Task brief – The copy you give must match the lines from the top of the data through the line containing "left elbow: (1203, 1067)" exactly, and it must hold no pictures.
══ Records to process ══
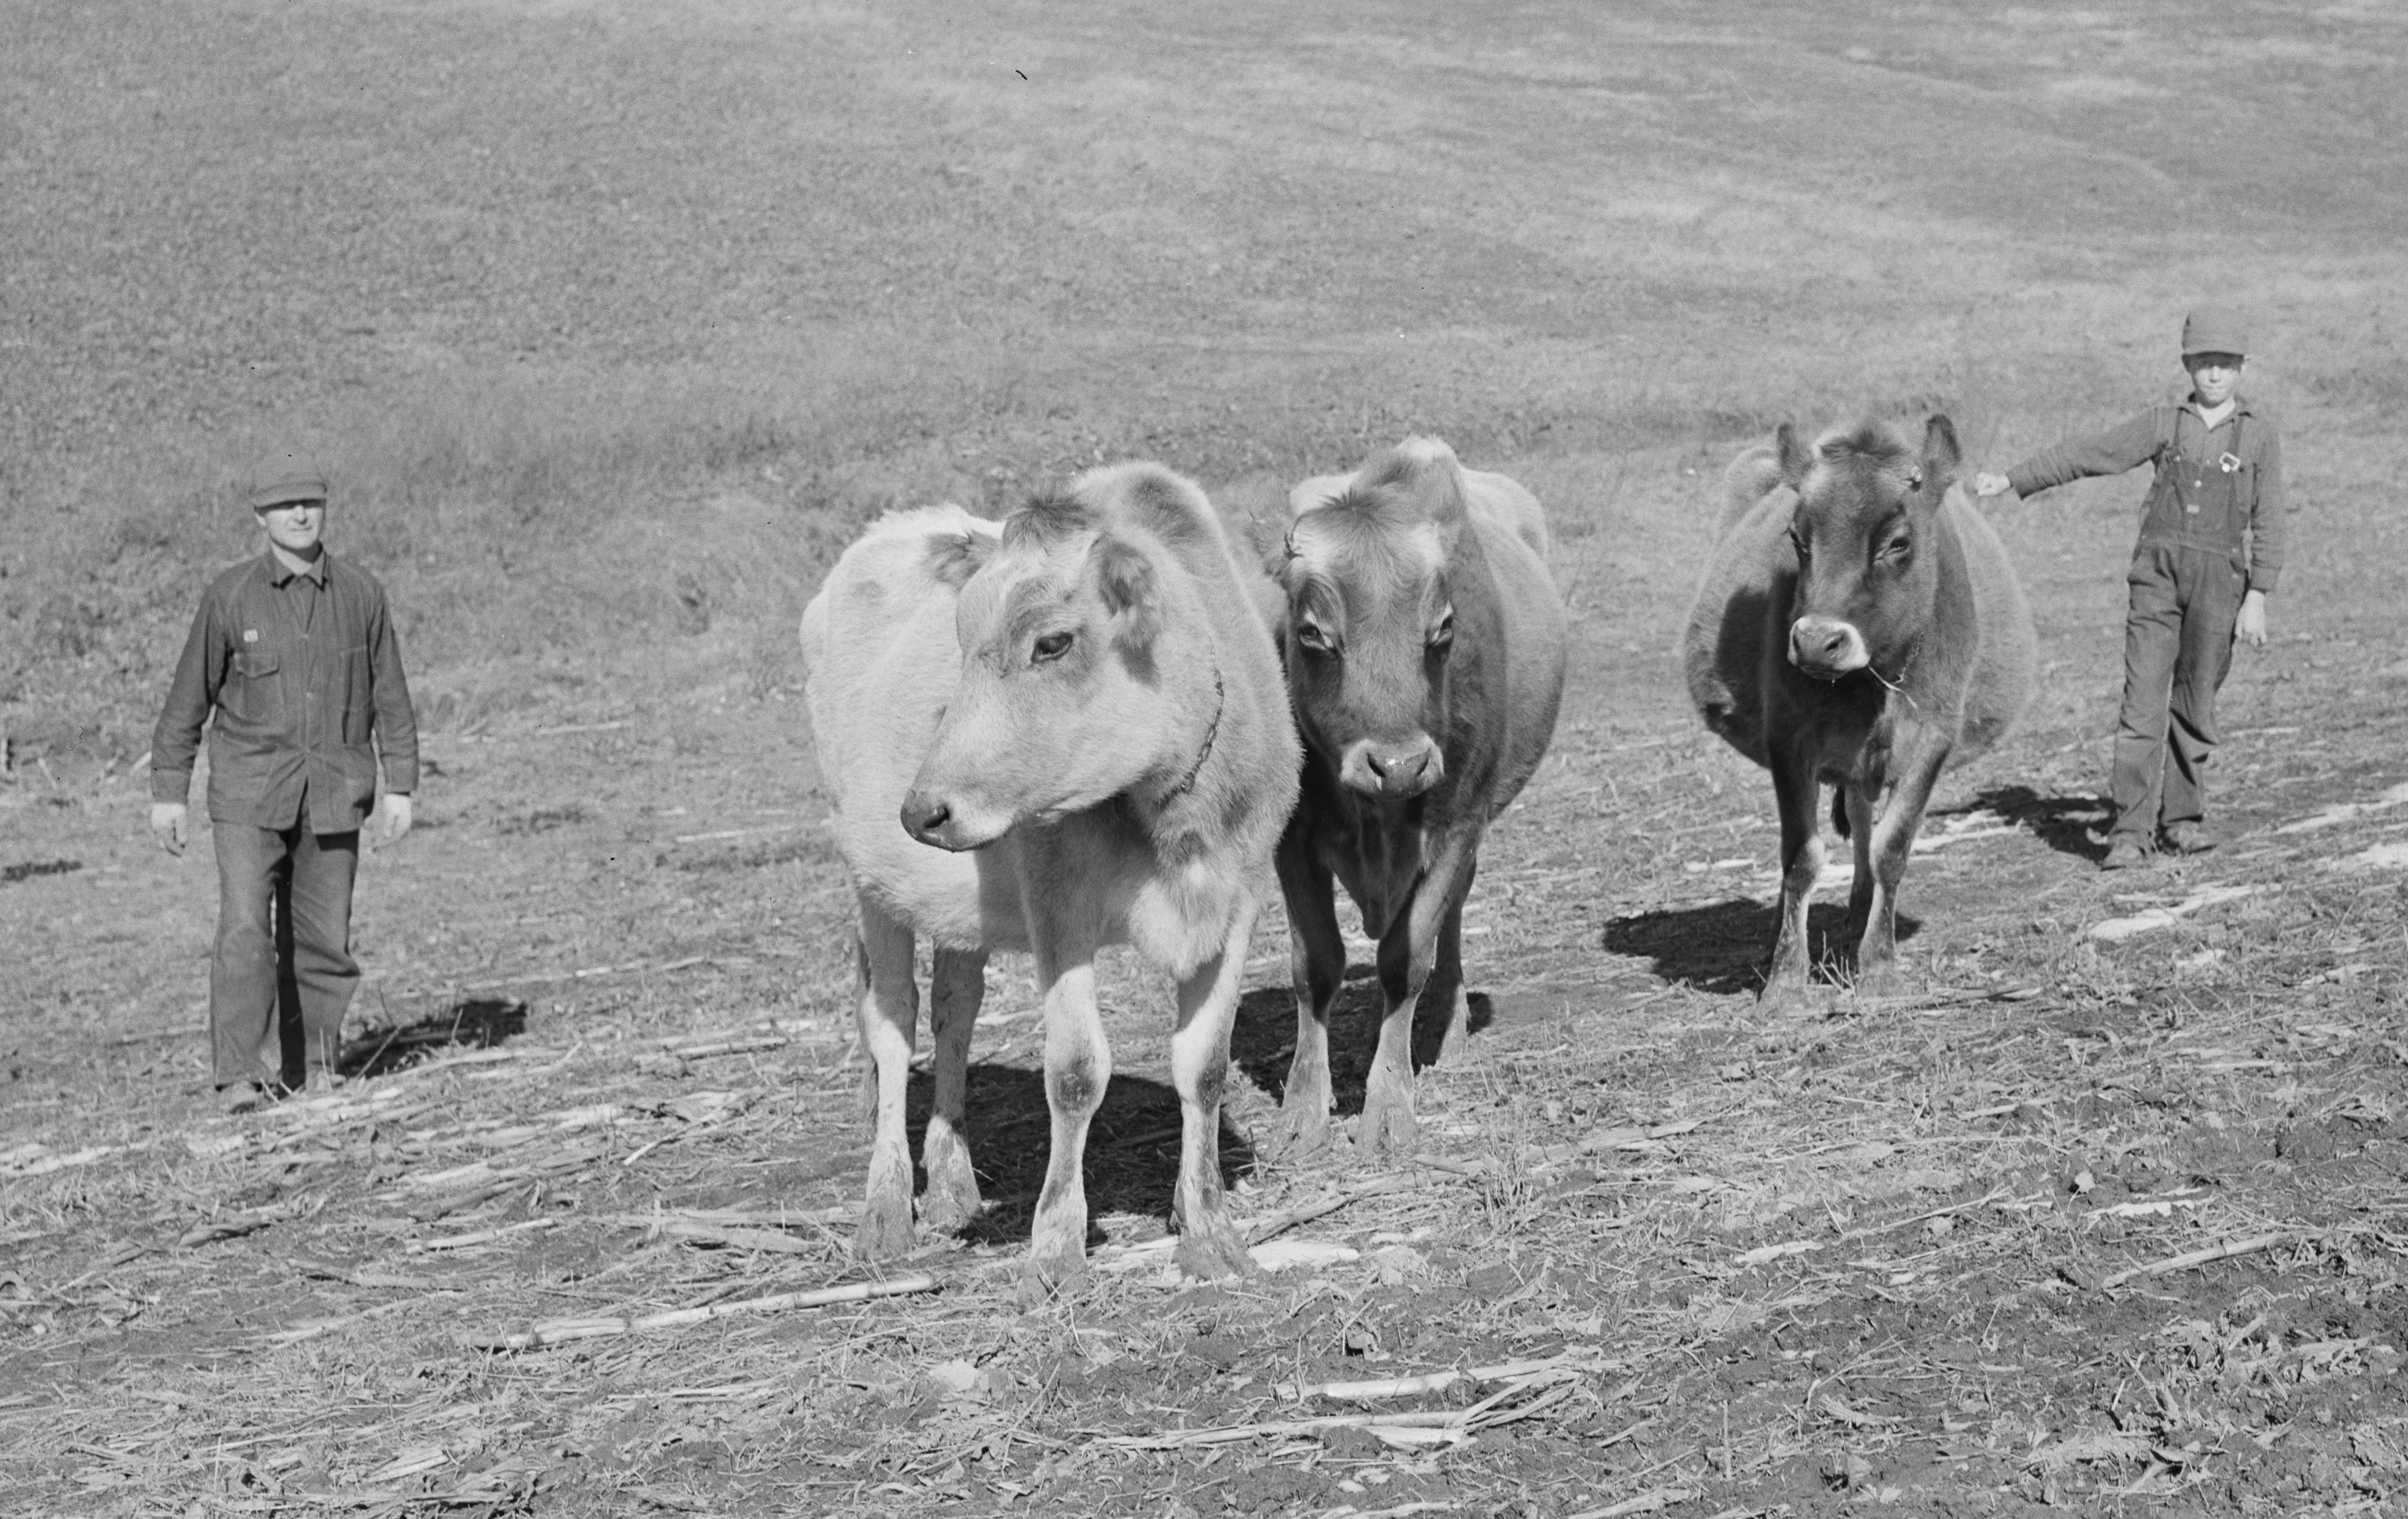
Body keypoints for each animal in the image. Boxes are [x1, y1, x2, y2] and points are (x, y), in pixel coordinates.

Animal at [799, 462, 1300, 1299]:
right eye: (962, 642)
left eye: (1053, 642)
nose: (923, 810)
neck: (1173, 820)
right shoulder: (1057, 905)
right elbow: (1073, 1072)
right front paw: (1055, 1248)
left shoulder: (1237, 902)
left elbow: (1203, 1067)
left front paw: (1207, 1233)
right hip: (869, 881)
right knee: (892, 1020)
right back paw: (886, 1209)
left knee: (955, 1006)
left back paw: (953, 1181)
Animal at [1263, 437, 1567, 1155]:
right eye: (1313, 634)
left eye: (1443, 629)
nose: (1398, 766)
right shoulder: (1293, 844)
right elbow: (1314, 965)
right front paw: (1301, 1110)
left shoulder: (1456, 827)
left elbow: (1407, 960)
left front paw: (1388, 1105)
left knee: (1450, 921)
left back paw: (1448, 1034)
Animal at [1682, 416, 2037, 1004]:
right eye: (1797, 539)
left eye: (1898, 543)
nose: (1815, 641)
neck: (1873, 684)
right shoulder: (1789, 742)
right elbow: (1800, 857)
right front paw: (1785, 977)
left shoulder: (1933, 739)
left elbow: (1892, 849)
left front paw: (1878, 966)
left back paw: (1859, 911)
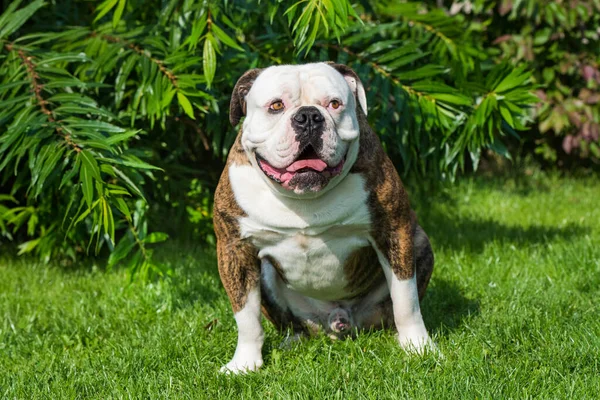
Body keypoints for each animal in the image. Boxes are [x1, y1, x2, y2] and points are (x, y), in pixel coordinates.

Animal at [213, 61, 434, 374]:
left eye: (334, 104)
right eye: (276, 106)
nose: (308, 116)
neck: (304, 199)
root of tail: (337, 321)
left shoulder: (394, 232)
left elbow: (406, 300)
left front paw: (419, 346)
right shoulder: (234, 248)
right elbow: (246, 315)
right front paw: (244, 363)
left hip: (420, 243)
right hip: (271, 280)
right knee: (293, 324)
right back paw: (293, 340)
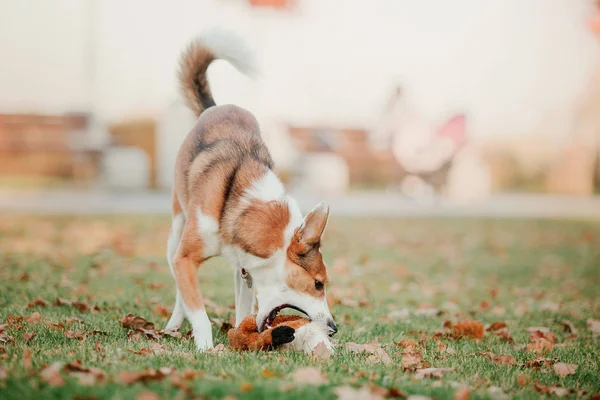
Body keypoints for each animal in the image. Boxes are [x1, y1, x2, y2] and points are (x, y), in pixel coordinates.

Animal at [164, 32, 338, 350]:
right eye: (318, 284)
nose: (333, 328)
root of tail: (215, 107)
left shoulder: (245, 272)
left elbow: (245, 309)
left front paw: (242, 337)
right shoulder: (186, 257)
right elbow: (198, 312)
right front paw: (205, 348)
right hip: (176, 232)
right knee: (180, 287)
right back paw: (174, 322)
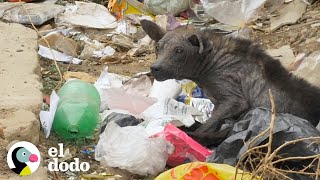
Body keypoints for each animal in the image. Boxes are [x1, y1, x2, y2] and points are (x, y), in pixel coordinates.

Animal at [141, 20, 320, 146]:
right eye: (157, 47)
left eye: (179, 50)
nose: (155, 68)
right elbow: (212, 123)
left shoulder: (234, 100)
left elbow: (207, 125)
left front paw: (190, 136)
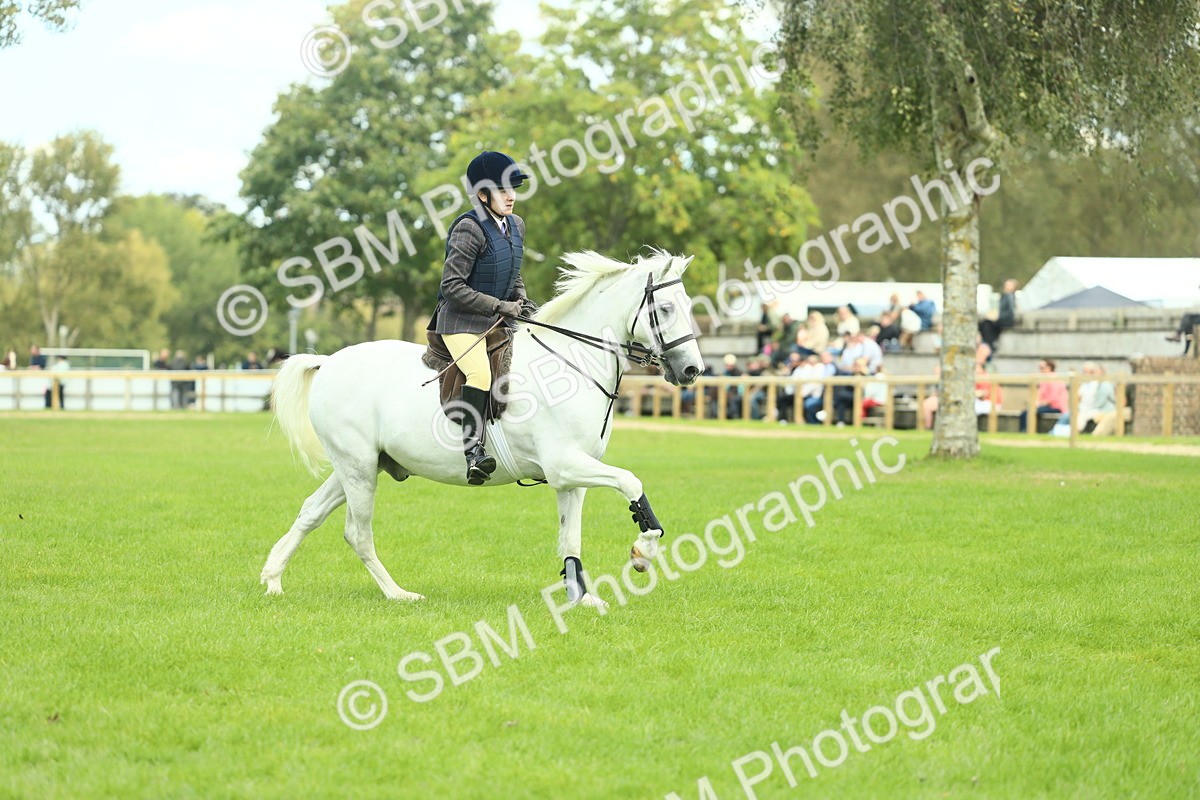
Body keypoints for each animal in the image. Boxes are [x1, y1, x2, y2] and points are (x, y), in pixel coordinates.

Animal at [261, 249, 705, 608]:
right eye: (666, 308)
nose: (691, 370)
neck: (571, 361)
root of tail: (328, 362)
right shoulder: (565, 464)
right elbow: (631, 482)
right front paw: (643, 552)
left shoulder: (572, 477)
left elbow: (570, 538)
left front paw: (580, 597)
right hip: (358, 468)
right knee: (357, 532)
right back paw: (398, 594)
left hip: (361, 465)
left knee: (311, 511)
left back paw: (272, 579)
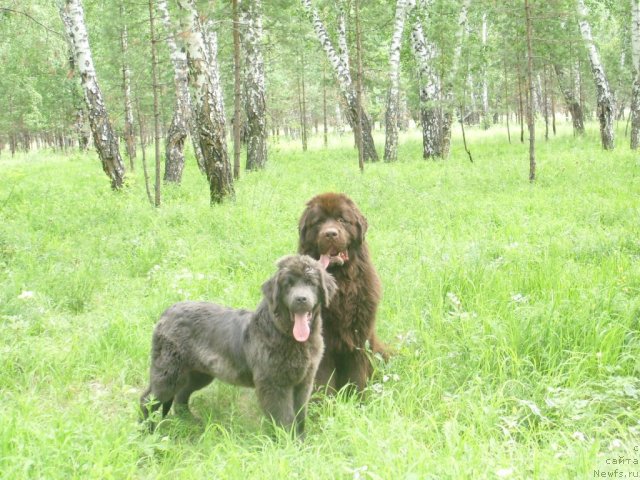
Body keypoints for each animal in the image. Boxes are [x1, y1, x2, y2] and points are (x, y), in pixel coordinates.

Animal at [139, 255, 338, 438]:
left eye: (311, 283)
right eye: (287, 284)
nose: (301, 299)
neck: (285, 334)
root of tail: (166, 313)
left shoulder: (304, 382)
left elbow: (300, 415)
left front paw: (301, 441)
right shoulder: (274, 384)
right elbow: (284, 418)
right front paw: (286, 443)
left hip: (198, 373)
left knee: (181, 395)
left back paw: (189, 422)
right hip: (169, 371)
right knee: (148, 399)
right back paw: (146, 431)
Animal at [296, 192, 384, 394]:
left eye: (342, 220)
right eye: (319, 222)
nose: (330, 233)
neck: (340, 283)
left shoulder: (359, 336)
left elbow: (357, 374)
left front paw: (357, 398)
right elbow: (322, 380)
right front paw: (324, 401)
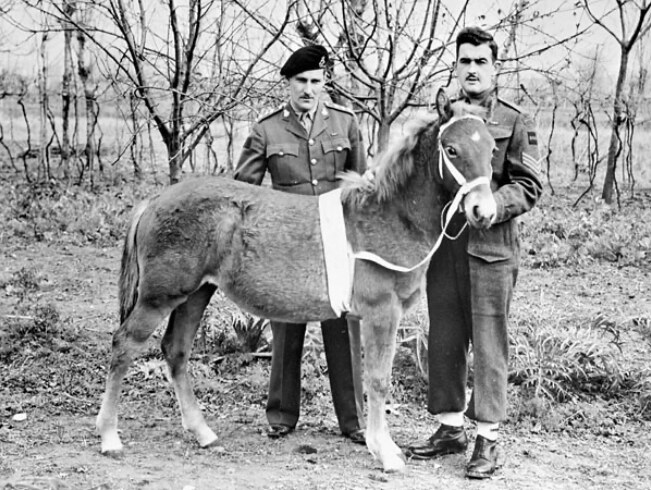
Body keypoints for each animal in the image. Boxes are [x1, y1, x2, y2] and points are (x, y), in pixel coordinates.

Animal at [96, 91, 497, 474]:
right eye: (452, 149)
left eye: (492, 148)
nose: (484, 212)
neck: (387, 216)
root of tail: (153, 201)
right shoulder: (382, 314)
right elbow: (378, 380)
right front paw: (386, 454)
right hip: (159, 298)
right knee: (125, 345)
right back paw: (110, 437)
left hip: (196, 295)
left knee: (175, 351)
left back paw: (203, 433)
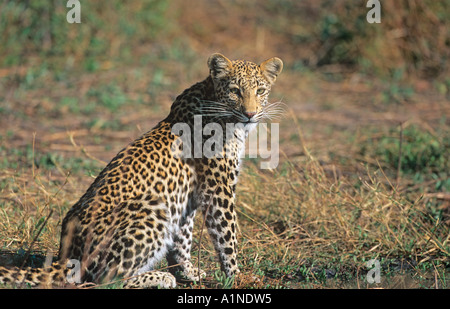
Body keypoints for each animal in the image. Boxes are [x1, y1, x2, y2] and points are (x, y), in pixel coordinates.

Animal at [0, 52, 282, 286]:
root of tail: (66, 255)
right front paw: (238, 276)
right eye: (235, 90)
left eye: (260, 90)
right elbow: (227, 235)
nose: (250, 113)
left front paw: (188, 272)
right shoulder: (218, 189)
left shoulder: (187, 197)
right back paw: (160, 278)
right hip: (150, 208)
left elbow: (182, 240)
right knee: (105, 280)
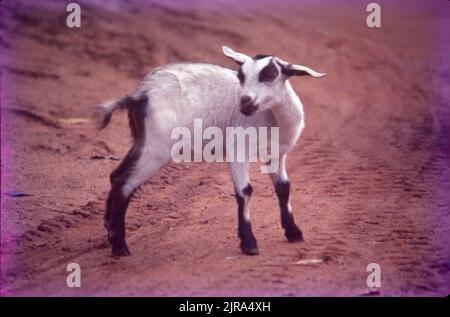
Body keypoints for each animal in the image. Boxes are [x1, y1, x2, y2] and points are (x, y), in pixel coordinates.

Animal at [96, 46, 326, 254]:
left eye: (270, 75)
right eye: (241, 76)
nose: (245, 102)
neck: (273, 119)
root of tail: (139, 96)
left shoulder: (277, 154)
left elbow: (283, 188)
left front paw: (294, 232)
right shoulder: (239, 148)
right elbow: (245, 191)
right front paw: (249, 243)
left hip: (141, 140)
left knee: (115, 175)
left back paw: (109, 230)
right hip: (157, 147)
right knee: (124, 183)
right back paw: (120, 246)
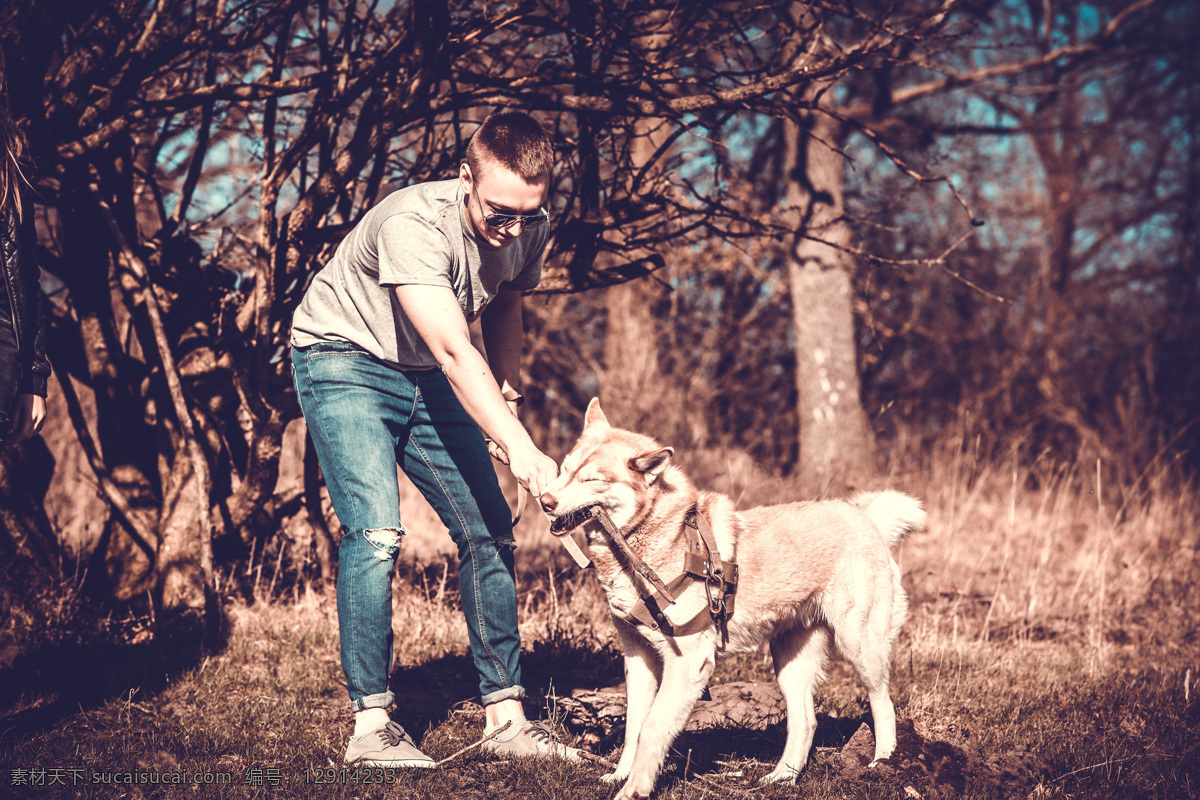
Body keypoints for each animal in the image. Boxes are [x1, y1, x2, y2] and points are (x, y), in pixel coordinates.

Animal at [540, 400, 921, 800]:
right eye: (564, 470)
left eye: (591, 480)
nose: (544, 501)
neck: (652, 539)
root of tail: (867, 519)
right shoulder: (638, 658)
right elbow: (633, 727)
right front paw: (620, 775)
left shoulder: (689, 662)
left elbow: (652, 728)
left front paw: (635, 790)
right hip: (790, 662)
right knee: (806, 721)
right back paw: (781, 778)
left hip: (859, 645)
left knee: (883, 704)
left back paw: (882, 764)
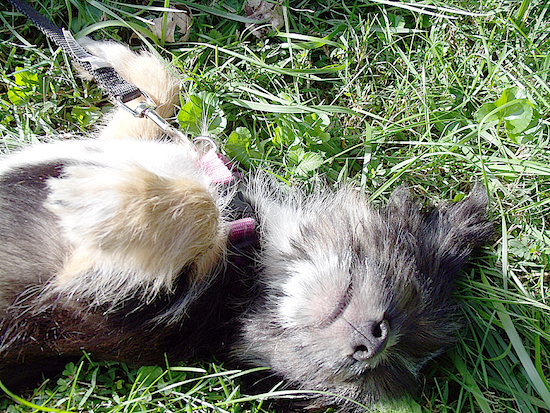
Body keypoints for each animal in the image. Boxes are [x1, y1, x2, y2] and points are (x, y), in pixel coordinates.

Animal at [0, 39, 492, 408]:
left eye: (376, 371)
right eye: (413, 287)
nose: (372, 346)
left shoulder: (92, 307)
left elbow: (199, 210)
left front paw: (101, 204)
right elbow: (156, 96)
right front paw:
═══
Reply to the exercise –
Body keypoints for each animal in the image. Boxes are [x1, y1, x2, y2] and points are (x, y), in pixel coordinates.

Animal at [799, 462, 1300, 1299]:
right eye: (962, 642)
left eye: (1053, 642)
nose: (923, 810)
neck: (1173, 820)
right shoulder: (1057, 905)
right elbow: (1073, 1072)
right front paw: (1055, 1248)
left shoulder: (1237, 902)
left elbow: (1203, 1067)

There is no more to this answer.